As can be seen from the graph and table, after self-administered mephedrone use, its
concentration increases rapidly, peaking two hours after ingestion, followed by a gradual decline over a period of four hours. The mean maximum concentration was about 1571 ng/mL, which was recorded two hours after drug ingestion. The AUC was 3686 ng-h/mL.
|Pharmacokinetic Parameters||Cmax(ng/mL)||AUC0-4(ng/mL h-1)||Tmax(h)|
When administered intranasally, the concentration peaks one hour after administration and then decreases rapidly.
The maximum concentration after one hour is 4950 ng/mL, after four hours the concentration of mephedrone is 9 times lower than the maximum concentration. The following are the metabolites found in urine 0-4 hours after use (demonstrated in more detail in Figure 2):
- Succinyl-nor-mephedrone in urine 0-4 hours after use.
The above results show that the self-administered use of mephedrone under natural observational conditions causes acute effects similar to those that occur under experimental conditions, as demonstrated to us by physiological objective and subjective indicators. When considering the pharmacological effects of oral use of mephedrone, the maximum intensity of its effects is reached later compared to intranasal use, and the severity of pharmacological effects is higher (including objective and subjective effects based on the ARCI and VESSPA scales). This is primarily due to the fact that when insufflated, mephedrone expands the vascular-rich areas of the intranasal cavity and pulmonary network, increasing the suction surface area and increasing the rate and volume of the substance entering the bloodstream.

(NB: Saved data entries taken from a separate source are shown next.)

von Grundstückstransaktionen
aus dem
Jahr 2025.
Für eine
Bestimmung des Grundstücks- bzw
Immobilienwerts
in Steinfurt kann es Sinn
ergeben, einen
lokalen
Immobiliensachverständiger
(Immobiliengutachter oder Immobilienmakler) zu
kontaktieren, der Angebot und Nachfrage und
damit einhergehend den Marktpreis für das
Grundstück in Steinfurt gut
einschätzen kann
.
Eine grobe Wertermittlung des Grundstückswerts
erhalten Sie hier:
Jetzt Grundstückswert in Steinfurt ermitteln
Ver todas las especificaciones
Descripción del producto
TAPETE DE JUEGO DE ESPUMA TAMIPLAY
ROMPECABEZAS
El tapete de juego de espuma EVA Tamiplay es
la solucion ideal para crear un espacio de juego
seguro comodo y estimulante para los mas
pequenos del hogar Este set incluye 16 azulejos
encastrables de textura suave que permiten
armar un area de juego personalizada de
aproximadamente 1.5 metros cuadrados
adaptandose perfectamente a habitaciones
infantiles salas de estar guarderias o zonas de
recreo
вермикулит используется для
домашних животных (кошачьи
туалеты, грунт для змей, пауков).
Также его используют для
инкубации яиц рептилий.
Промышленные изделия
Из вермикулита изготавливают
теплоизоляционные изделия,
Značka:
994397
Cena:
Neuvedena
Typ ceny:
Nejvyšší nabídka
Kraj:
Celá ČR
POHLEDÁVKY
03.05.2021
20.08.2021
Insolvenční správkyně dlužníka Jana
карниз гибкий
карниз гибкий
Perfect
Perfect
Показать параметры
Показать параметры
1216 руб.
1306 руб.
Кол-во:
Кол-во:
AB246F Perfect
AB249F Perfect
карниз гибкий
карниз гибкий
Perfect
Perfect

In addition, the results obtained with respect to differences in mephedrone concentrations in oral fluid, as well as overall mephedrone and its metabolites, confirmed the fact that mephedrone concentrations were significantly higher following intranasal use compared with oral use. Given the mild intoxication cases analyzed, mephedrone concentrations in the urine were within the range of values measured in the study. Preliminary data from the present observational experiment indicate that the profiles of mephedrone under real-world conditions differ significantly depending on the route of administration, interindividual differences in pharmacodynamics and pharmacokinetics.